Heilige teksten waren tot toen toe nog nooit voorgekomen. Later zouden de christenen deze teksten
overnemen in het eerste deel van de Bijbel, het Oude Testament.
- Religieuze voorschriften: de joden hielden zich aan bepaalde leefregels. Jongemannen werden
besneden en sommige etenswaren mocht je niet eten.
De Messias (verlosser) zou een einde maken aan de afhankelijkheid van het joodse volk. Hier splitste
het geloof in tweeën. De christenen geloofden dat Jezus Christus (die aardig wat kritiek op het
jodendom had) de Messias was, maar de joden vonden van niet. Het joodse gerechtshof sprak
doodstraf uit door middel van kruisiging. Jezus’ volgelingen raakten er van overtuigd dat Jezus weer
zou zijn opgestaan uit de dood. Christenen geloven dook dat Jezus zou terugkomen op de aarde om
het recht te laten zegevieren: de Dag des Oordeels. Mensen die goed hadden geleefd komen na hun
dood in het paradijs, anderen in de hel. Kort hierna maakte het christendom zich definitief los van
het jodendom.
Eerst was het christendom helemaal niet geaccepteerd in het Romeinse Rijk -omdat ze weigerden de
Romeinse goden te aanbidden-, maar later was het zelfs de enigst toegestane godsdienst. Dit kwam
doordat de kerk zou goed georganiseerd was. De leiders vergaderden regelmatig in concilies. Hier
namen zij besluiten over de juiste leer en bundelden zij de belangrijkste stukken in het Nieuwe
Testament. Vele christenen vroegen zich af of Jezus een god of mens was geweest. In Egypte
meenden de aanhangers van het arianisme dat Jezus een mens was geweest. Maar anderen hadden
hier weer een andere mening over. Toch bleef het christendom lang een eenheid.
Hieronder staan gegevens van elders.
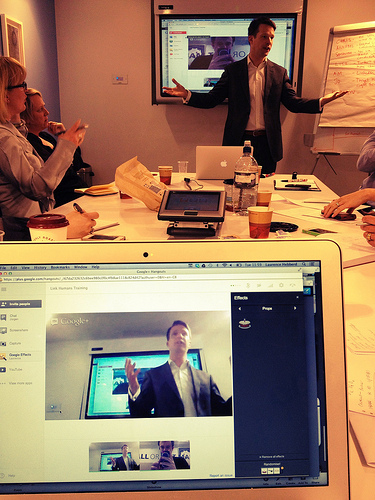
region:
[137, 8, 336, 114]
a portable projection screen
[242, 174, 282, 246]
a few disposable coffee cups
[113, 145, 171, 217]
a white paper bag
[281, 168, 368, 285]
a few papers and pens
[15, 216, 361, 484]
a powered on laptop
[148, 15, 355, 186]
a man wearing a suit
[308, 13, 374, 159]
a large white paper display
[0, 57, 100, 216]
a few women watching a presentation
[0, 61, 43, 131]
a woman wearing glasses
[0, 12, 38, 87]
a framed piece of artwork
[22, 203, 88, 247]
coffee cup has lid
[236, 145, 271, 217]
bottle on the table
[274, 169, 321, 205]
clipboard on the table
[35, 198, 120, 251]
person writing on paper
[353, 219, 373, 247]
man wearing a wedding band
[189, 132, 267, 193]
apple is the brand of laptop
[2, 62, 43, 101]
woman wearing glasses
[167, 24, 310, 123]
screen behind the speaker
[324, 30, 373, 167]
easel for the speech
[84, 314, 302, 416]
speaker on the monitor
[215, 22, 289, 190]
man stands at white board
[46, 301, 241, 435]
man appears on laptop screen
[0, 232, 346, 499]
laptop is white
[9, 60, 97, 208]
people talking to presenter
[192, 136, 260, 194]
man stands in front of white laptop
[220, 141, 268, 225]
clear bottle of water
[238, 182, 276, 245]
small cup of coffee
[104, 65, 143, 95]
small white air conditioning unit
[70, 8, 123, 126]
wall left of screen is white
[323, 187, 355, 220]
person has ring on finger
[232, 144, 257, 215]
plastic bottle sitting on table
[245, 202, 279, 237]
paper cup sitting on table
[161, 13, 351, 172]
man in suit giving presentation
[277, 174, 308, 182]
ink pen lying on papers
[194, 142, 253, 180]
silver computer on table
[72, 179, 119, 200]
open book lying on table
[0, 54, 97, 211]
two women listening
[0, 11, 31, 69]
picture frame hanging on wall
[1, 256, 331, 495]
computer screen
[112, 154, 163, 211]
brown open bag on table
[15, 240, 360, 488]
a man on the computer screen.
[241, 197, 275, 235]
a cup on the table.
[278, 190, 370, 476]
papers are all over the table.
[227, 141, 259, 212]
a bottle of water.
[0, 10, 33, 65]
a picture is on the wall.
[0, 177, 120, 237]
a woman is writing on a note pad.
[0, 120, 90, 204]
a woman is wearing a grey jacket.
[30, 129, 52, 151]
a woman is wearing a black jacket.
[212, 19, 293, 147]
a man is wearing a black jacket.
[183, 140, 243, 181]
the apple laptop is sitting on the table.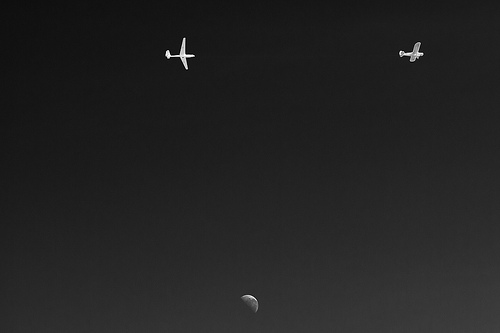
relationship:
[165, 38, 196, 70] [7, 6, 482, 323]
airplane flying in sky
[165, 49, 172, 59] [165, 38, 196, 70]
tail on airplane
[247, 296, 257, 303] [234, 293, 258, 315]
shadow on moon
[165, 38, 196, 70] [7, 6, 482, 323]
airplane in sky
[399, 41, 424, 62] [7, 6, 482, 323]
airplane in sky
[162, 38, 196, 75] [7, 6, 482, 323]
airplane in sky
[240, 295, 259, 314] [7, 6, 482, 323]
moon in sky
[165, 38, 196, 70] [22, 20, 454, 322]
airplane in sky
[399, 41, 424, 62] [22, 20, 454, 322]
airplane in sky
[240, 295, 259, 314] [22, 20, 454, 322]
moon in sky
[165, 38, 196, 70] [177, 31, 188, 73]
airplane with wings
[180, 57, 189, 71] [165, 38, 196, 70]
wing on airplane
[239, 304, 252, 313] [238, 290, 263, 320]
part of a moon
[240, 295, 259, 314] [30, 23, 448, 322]
moon in dark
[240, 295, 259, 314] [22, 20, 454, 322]
moon in a sky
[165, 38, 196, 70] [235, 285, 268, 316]
airplane flying over moon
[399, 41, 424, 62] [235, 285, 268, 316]
airplane flying over moon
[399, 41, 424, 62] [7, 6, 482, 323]
airplane flying in sky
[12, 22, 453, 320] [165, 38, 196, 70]
photo of airplane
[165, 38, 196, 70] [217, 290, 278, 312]
airplane over moon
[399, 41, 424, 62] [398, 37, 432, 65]
airplane flying at angle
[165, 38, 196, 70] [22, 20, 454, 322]
airplane flying straight in sky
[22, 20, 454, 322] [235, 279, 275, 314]
sky with moon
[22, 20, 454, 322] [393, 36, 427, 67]
sky with planes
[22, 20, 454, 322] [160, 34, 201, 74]
sky with planes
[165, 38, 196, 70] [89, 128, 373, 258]
airplane in sky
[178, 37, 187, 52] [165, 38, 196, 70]
wing on airplane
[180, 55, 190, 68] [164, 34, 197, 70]
wing on plane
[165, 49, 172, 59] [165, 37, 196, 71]
tail on plane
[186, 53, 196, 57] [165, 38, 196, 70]
nose on airplane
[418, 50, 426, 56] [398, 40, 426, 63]
nose on airplane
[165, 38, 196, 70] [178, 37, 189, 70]
airplane with wingspan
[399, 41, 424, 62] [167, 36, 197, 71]
airplane pulling glider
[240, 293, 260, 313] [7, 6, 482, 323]
moon floating in sky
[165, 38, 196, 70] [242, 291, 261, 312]
airplane flying by moon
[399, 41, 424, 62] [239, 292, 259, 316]
airplane flying by moon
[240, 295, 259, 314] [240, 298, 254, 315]
moon in shadow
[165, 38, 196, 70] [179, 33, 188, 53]
airplane with wing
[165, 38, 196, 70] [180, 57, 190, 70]
airplane with wing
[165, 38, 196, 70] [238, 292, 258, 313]
airplane flying over moon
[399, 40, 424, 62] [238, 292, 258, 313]
airplane flying over moon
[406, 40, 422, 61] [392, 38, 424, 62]
wings on plane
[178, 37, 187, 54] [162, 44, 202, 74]
wing on plane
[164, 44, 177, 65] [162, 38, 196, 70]
tail on plane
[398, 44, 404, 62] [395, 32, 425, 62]
tail on plane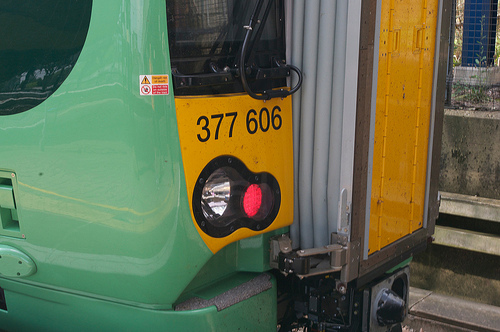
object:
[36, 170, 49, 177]
speck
Nadat Nero de
christenen lang vervolgd had, zag Constantijn de Grote in dat hij niet om de christenen heen kon.
Uiteindelijk besloot Theodosius dat het christendom de staatsgodsdienst werd.
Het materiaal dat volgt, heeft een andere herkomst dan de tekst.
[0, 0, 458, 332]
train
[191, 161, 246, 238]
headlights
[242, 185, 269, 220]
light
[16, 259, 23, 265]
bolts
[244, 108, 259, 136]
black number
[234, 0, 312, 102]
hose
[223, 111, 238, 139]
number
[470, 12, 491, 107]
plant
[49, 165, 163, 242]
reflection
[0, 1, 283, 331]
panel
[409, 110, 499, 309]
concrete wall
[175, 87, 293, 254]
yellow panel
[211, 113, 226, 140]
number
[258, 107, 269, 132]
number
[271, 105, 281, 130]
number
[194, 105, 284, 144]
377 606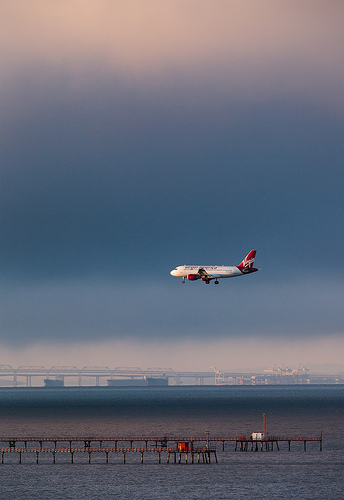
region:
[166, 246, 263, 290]
Plane in the air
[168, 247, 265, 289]
Plane is in the air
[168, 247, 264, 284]
Airplane in the air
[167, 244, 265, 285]
Airplane is in the air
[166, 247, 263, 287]
Plane flying in the air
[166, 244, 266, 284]
Plane is flying in the air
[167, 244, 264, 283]
Airplane flying in the air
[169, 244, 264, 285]
Airplane is flying in the air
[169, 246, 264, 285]
Red and white plane in the air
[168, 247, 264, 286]
Red and white airplane in the air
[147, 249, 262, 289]
red and white plane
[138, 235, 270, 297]
plane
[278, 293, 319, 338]
white clouds in blue sky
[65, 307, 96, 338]
white clouds in blue sky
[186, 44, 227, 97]
white clouds in blue sky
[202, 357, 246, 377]
white clouds in blue sky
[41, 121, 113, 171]
white clouds in blue sky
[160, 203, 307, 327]
an airplane in the air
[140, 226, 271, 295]
a plane in the air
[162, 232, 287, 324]
an airplane in the sky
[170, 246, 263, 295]
a large airplane in the air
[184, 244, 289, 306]
a large plane in the air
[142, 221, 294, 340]
a large airplane in the sky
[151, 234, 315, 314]
a large plane in the sky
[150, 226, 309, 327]
a passenger plane in the air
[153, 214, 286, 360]
a large airplane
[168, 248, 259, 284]
Airplane in the air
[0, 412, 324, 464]
Pier on the water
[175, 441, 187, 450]
Red shack on the pier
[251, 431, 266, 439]
White shack on the pier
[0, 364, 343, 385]
Bridge over the water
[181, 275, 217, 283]
Landing gear down on the plane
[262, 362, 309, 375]
Plant behind the bridge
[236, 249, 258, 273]
Virgin Air logo on red tail of airplane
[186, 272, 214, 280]
Red jet engines on the airplane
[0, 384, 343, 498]
Water with small waves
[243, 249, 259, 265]
red and white wing on plane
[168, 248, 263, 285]
red and white plane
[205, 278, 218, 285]
black wheels on plane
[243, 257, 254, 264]
white stripe on plane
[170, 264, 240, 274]
white body of plane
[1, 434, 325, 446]
long pier on water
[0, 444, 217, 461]
long pier on water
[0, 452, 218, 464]
wooden posts on pier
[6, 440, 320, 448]
wooden posts on pier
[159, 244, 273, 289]
Virgin airlines passenger jet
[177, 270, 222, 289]
deployed passenger jet landing wheels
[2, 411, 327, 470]
two large docks in water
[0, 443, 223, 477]
smaller dock near in the water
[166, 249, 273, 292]
passenger jet on it's way to land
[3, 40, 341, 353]
massive hazy cloud in sky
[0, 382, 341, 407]
large wall in the ocean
Na de dood van Theodosius werd het Romeinse Rijk in
twee delen opgedeeld:
- Het Oost-Romeinse Rijk (hoofdstad Constantinopel)
waar men Grieks sprak. Ook wel het Byzantijnse Rijk
genoemd.
- Het West-Romeinse Rijk waar men Latijn sprak.
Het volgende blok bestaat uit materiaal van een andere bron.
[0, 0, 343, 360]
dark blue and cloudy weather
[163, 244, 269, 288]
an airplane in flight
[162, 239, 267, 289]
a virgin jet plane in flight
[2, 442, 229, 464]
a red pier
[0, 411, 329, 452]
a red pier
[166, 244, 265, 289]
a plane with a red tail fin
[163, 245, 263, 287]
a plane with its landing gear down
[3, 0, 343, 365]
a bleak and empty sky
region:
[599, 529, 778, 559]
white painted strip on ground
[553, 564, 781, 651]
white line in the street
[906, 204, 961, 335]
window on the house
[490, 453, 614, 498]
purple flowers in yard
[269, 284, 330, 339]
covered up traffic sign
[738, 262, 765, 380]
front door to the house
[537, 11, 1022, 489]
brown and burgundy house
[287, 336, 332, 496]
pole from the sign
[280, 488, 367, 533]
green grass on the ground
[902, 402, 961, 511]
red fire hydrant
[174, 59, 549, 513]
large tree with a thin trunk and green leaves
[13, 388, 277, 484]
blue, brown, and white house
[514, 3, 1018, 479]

Het West-Romeinse Rijk kon niet goed bij elkaar
gehouden worden. Er stond teveel druk om d
buitengrenzen van het rijk en er vonden veel
volksverhuizingen plaats. Het rijk verbrokkelde en de
keizers konden minder belasting innen. Het Romeinse
leger kwam in opstand en zette de keizer af. Hierdoor hield het West-Romeinse keizerrijk op met
bestaan.
Het Oost-Romeinse Rijk hield het langer vol. Constantinopel moest ook de nieuwe hoofdstad van het
christendom worden. Er ontstonden verscheidende kerken die zich orthodox noemden. Zij keerden
zich van Rome af, ze erkenden het gezag van de paus niet meer. Deze scheiding heet ook wel het
oosters schisma. Het Byzantijnse Rijk bleef een sterke macht, dat zijn kracht vooral dankt aan een
relatief grote welvaart. Constantinopel lag aan belangrijke handelsroutes, en dit leverde het rijk hoge
belastinginkomsten op. Daarnaast beschikte het rijk over een goed leger en hadden zij een stevige
greep op de kerk. In 1453 nam de Turkse sultan Mehmet II Constantinopel in. Waarschijnlijk was een
port in de muur niet goed afgesloten. Het Byzantijnse Rijk veranderde in het Ottomaanse Rijk en
Constantinopel veranderde in Istanbul.